▶ WHAT IS EXPECTED: According to the essay on AI and the internet, what was the internet's magic?

▶ TEXT:
-------

The Scumbag Playbook: Why AI Rewards the Ruthless, Not the Righteous
TL;DR: AI is not the internet. The internet had zero marginal cost; AI has escalating marginal cost. It's an energy industry, not a media industry. The winners won't be the ones who "ethically integrate" AI into existing workflows. They'll be the ones who treat digital workers as disposable cannon fodder—running 20 experiments in parallel, failing fast, and letting the survivors pay for the casualties. The geopolitical math is brutal: silicon is draining carbon, and the window for small players to exploit this asymmetry is open—but it won't stay open forever. Your choice is simple: be the scumbag, or be the scumbagged.
James here, CEO of Mercury Technology Solutions. From my office in Tokyo — July 2026
Everyone wants to be the next internet pioneer. The narrative is seductive: AI is the new internet, get in early, build something light, scale to billions, retire before 40.
That narrative is wrong. AI and the internet are fundamentally different economic animals. Understanding the difference isn't academic—it determines whether you survive the next decade.
The Internet Was a Movie. AI Is a Heater.
The internet's magic was zero marginal cost. Build a website once, serve a billion users. Write software once, sell a million copies. The cost of the next unit approached zero. This is why Jack Ma could tell his team in 1999: "Profitability doesn't matter. Burn money to capture territory." Because once you owned the territory, the cost of serving it was negligible. You were printing money with someone else's electricity.

-------

▶ GIVEN DATA:
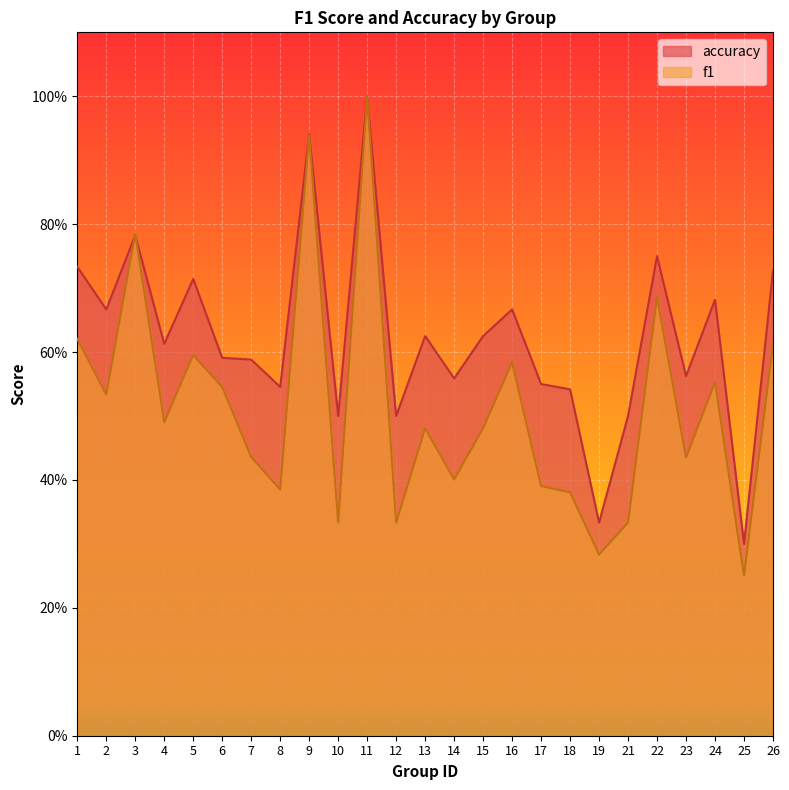

At which label is accuracy closest to 0?

25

-------

▶ ANSWER SPACE: Zero marginal cost.